Much later, when I was more candid in recording my feelings and emotions, a girlfriend did clandestinely dig into my more recent pages and then, when I came home from the office, turned those confessions to myself against me. This was in something that was a difficult relationship from the get-go, and where else could I pour my confusion and anger, much less look at issues I needed to work on? The underlying message was stifling. Bottle your emotions. Keep quiet. Anything you say or write may be held against you.

This countered an underlying problem I’ve had in that I’ve always had trouble fully acknowledging or owning my feelings and emotions. The reasons are many and deeply buried, but one result is that I live far more in my left brain than the right, at least as far as human relationships go. As for expressing them? A first draft might land far from the mark.

Well, for those who might wonder about those journals – now up to volume No. 188 – I can say you’d find most of them pretty boring. Much of the time my biggest challenge comes simply in trying to track the events of the previous week or so. Unlike my wife, who can remember in vivid detail events from decades ago, my days become blurs. She’s come to realize I’m defenseless in arguments, simply because I have no idea what I meant when I allegedly said or did such and so years ago. (Anyone else have that experience?)

Add to that my penchant for an idealistic outlook and, well, what results is often more an outline to be filled in later, should I get a chance.

ANOTHER TRICK OF THE WRITER’S TRADE

Sometimes a way to make a chapter feel shorter is by making it longer. Yes, when an author senses a section in progress is beginning to drag for the reader, a quick fix to speed up the action may be by interrupting the block and inserting a new detail – perhaps something that anchors the section to an earlier concern or pointing ahead to a new possibility. This can be something as short as a sentence or an aside, a flash of dialogue, or even a long side street that reconnects down the pike.

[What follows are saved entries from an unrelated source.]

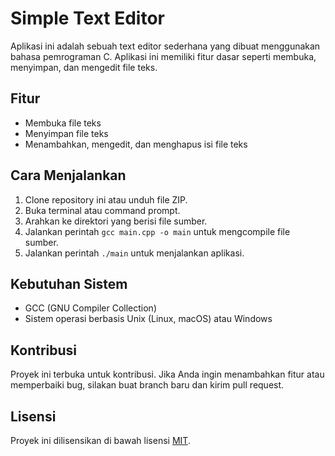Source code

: # Simple Text Editor

Aplikasi ini adalah sebuah text editor sederhana yang dibuat menggunakan bahasa pemrograman C. Aplikasi ini memiliki fitur dasar seperti membuka, menyimpan, dan mengedit file teks.

## Fitur
- Membuka file teks
- Menyimpan file teks
- Menambahkan, mengedit, dan menghapus isi file teks

## Cara Menjalankan
1. Clone repository ini atau unduh file ZIP.
2. Buka terminal atau command prompt.
3. Arahkan ke direktori yang berisi file sumber.
4. Jalankan perintah `gcc main.cpp -o main` untuk mengcompile file sumber.
5. Jalankan perintah `./main` untuk menjalankan aplikasi.

## Kebutuhan Sistem
- GCC (GNU Compiler Collection)
- Sistem operasi berbasis Unix (Linux, macOS) atau Windows

## Kontribusi
Proyek ini terbuka untuk kontribusi. Jika Anda ingin menambahkan fitur atau memperbaiki bug, silakan buat branch baru dan kirim pull request.

## Lisensi
Proyek ini dilisensikan di bawah lisensi [MIT](https://opensource.org/licenses/MIT).

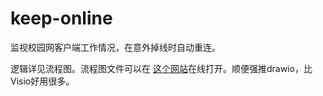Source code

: # keep-online
监视校园网客户端工作情况，在意外掉线时自动重连。

逻辑详见流程图。流程图文件可以在 [这个网站](http://draw.io)在线打开。顺便强推drawio，比Visio好用很多。
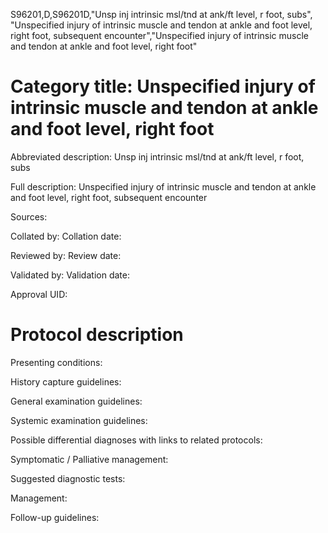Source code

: S96201,D,S96201D,"Unsp inj intrinsic msl/tnd at ank/ft level, r foot, subs", "Unspecified injury of intrinsic muscle and tendon at ankle and foot level, right foot, subsequent encounter","Unspecified injury of intrinsic muscle and tendon at ankle and foot level, right foot"
# Category title: Unspecified injury of intrinsic muscle and tendon at ankle and foot level, right foot

Abbreviated description: Unsp inj intrinsic msl/tnd at ank/ft level, r foot, subs

Full description: Unspecified injury of intrinsic muscle and tendon at ankle and foot level, right foot, subsequent encounter

Sources:

Collated by:
Collation date:

Reviewed by:
Review date:

Validated by:
Validation date:

Approval UID:

# Protocol description

Presenting conditions:

History capture guidelines:

General examination guidelines:

Systemic examination guidelines:

Possible differential diagnoses with links to related protocols:

Symptomatic / Palliative management:

Suggested diagnostic tests:

Management:

Follow-up guidelines:
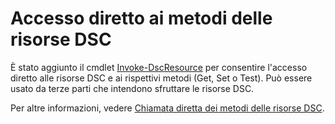 # <a name="direct-access-to-dsc-resource-methods"></a>Accesso diretto ai metodi delle risorse DSC


È stato aggiunto il cmdlet [Invoke-DscResource](https://technet.microsoft.com/en-us/library/mt517869.aspx) per consentire l'accesso diretto alle risorse DSC e ai rispettivi metodi (Get, Set o Test). Può essere usato da terze parti che intendono sfruttare le risorse DSC.

Per altre informazioni, vedere [Chiamata diretta dei metodi delle risorse DSC](https://msdn.microsoft.com/powershell/dsc/directcallresource).

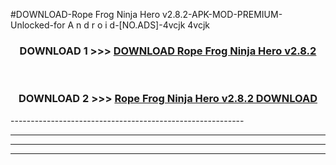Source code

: #DOWNLOAD-Rope Frog Ninja Hero v2.8.2-APK-MOD-PREMIUM-Unlocked-for A n d r o i d-[NO.ADS]-4vcjk 4vcjk 



<div align="center">

<h3>DOWNLOAD 1 >>> <a href="https://getmod2.web.app/?judul=Rope Frog Ninja Hero v2.8.2">DOWNLOAD Rope Frog Ninja Hero v2.8.2</a></h3><br>

<h3>DOWNLOAD 2 >>> <a href="https://getmod2.web.app/?judul=Rope Frog Ninja Hero v2.8.2">Rope Frog Ninja Hero v2.8.2 DOWNLOAD </a></h3>

</div>
----------------------------------------------------------

----------------------------------------------------------

----------------------------------------------------------

----------------------------------------------------------



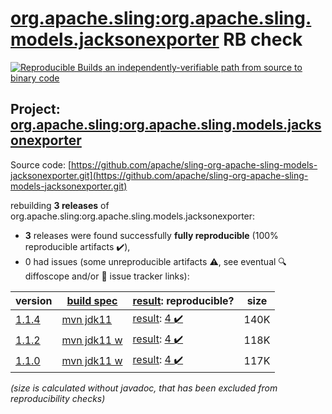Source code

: [org.apache.sling:org.apache.sling.models.jacksonexporter](https://central.sonatype.com/artifact/org.apache.sling/org.apache.sling.models.jacksonexporter/1.1.4/versions) RB check
=======

[![Reproducible Builds](https://reproducible-builds.org/images/logos/rb.svg) an independently-verifiable path from source to binary code](https://reproducible-builds.org/)

## Project: [org.apache.sling:org.apache.sling.models.jacksonexporter](https://central.sonatype.com/artifact/org.apache.sling/org.apache.sling.models.jacksonexporter/1.1.4/versions)

Source code: [https://github.com/apache/sling-org-apache-sling-models-jacksonexporter.git](https://github.com/apache/sling-org-apache-sling-models-jacksonexporter.git)

rebuilding **3 releases** of org.apache.sling:org.apache.sling.models.jacksonexporter:
- **3** releases were found successfully **fully reproducible** (100% reproducible artifacts :heavy_check_mark:),
- 0 had issues (some unreproducible artifacts :warning:, see eventual :mag: diffoscope and/or :memo: issue tracker links):

| version | [build spec](/BUILDSPEC.md) | [result](https://reproducible-builds.org/docs/jvm/): reproducible? | size |
| -- | --------- | ------ | -- |
| [1.1.4](https://central.sonatype.com/artifact/org.apache.sling/org.apache.sling.models.jacksonexporter/1.1.4/pom) | [mvn jdk11](org.apache.sling.models.jacksonexporter-1.1.4.buildspec) | [result](org.apache.sling.models.jacksonexporter-1.1.4.buildinfo): [4 :heavy_check_mark: ](org.apache.sling.models.jacksonexporter-1.1.4.buildcompare) | 140K |
| [1.1.2](https://central.sonatype.com/artifact/org.apache.sling/org.apache.sling.models.jacksonexporter/1.1.2/pom) | [mvn jdk11 w](org.apache.sling.models.jacksonexporter-1.1.2.buildspec) | [result](org.apache.sling.models.jacksonexporter-1.1.2.buildinfo): [4 :heavy_check_mark: ](org.apache.sling.models.jacksonexporter-1.1.2.buildcompare) | 118K |
| [1.1.0](https://central.sonatype.com/artifact/org.apache.sling/org.apache.sling.models.jacksonexporter/1.1.0/pom) | [mvn jdk11 w](org.apache.sling.models.jacksonexporter-1.1.0.buildspec) | [result](org.apache.sling.models.jacksonexporter-1.1.0.buildinfo): [4 :heavy_check_mark: ](org.apache.sling.models.jacksonexporter-1.1.0.buildcompare) | 117K |

<i>(size is calculated without javadoc, that has been excluded from reproducibility checks)</i>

When I’m drafting and revising, I’m always surprised when this works.

Of course, don’t rule out the more common alternative. Drastic cuts may give you traction and get straight back to the action.

Or sometimes it’s even a combination of both.

 

DRIVING INTO THE SUNSET OF PUBLIC SERVICE

When I first entered the newspaper business, profit margins of 20 percent to 30 percent were not uncommon. Some papers were even reported to take 40 percent of their earnings down to the bottom line.

Not that much of that income went to the reporters or editors, who as a group ranked at the bottom of professional categories. Below school teachers and ministers, in fact. In addition, we worked nights and weekends and holidays – no wonder the divorce rate was high. The field could be depressing, as other surveys acknowledged. Or maybe it just attracted depressed individuals.

When right-wingers rub their “liberal media” smear across us, they mock the sacrifices we’ve made in trying to serve the public. For accuracy, the mass media  are ultimately capitalist machines – or, as they used to say of newspapers when I began, they were machines for printing money. That’s anything but leftist. Can’t be more conservative than that money-grubbing side, can you?

Some of the more astute critics at the time argued that the industry wasn’t reinvesting enough in growth and development, that it was in fact “eating its seed corn” when it came to salaries and wages, especially. How could we attract talented minorities at this pay, for one thing, when there were far more lucrative alternatives such as law? How could we build new audiences and new products without them – much less support these as they grew?

In the past decade or so, the business model has essentially collapsed in the advent of the Internet. Why should anyone pay for something they can get for free? The need for detailed coverage of public affairs remains, more than ever, but there are fewer and fewer professionals on the job, and most of those who remain are approaching minimum wage. You can’t live on that, especially not if you have a family.

I keep thinking of a skilled colleague, one of the best, an editor who quit to become a bus driver. The shift had better hours and better pay, even for a college graduate.